Chrétiens dans un monde violent : que nous apprend le Livre de Nahum, dans la Bible ?
La violence est très présente dans le Livre de Nahum. On se demande même pourquoi ce texte fait partie du canon des Écritures. Et si ce "petit prophète" de la Bible, vivant au VIIe siècle av. J.-C., apprenait aux chrétiens du XXIe siècle à trouver l'espérance dans un monde violent ?
Veillée de prière pour la paix et les chrétiens d'Orient, église Notre-Dame du Liban. Paris, 15 avril 2026. ©Corinne Simon / Hans LucasQuand elle est entrée au monastère, il y a quarante-trois ans, Sœur Christine Conrath a "découvert que là, il faut se convertir. Il faut changer son cœur, changer son regard sur l’autre. Et il me semble que le prophète Nahum, dans l’intimité de sa prière, se confie à Dieu, en disant : Seigneur, est-ce que tu peux m’aider à lire les événements et à changer mon regard sur l’autre, sur moi-même et le charger d’espérance ?"

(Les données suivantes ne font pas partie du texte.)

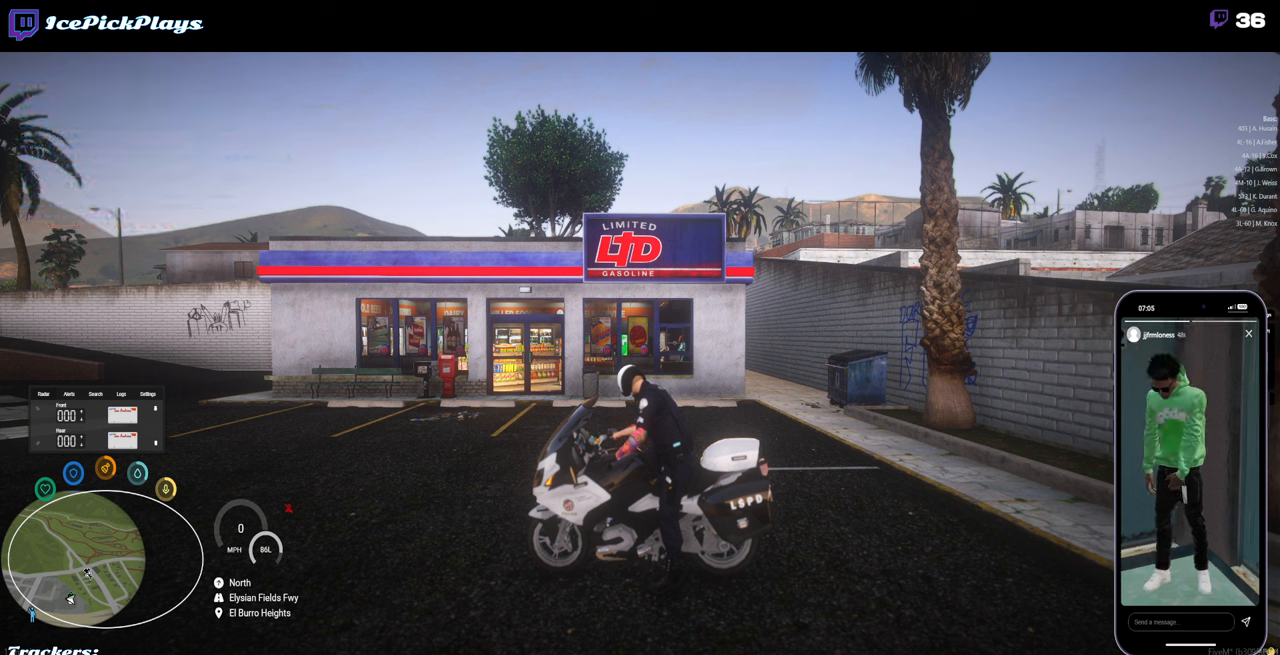
{"keys": [], "mouse": [], "events": []}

Dans LA BIBLE NOUS PARLE, la religieuse bénédictine propose une interprétation du Livre de Nahum. Un livre de l’Ancien Testament qui semble a priori d’une grande violence. La religieuse nous montre qu’en réalité il nous parle d’espérance. Et il nous aide, nous lecteurs du XXIe siècle, à trouver des raisons de croire quand le monde semble si chaotique.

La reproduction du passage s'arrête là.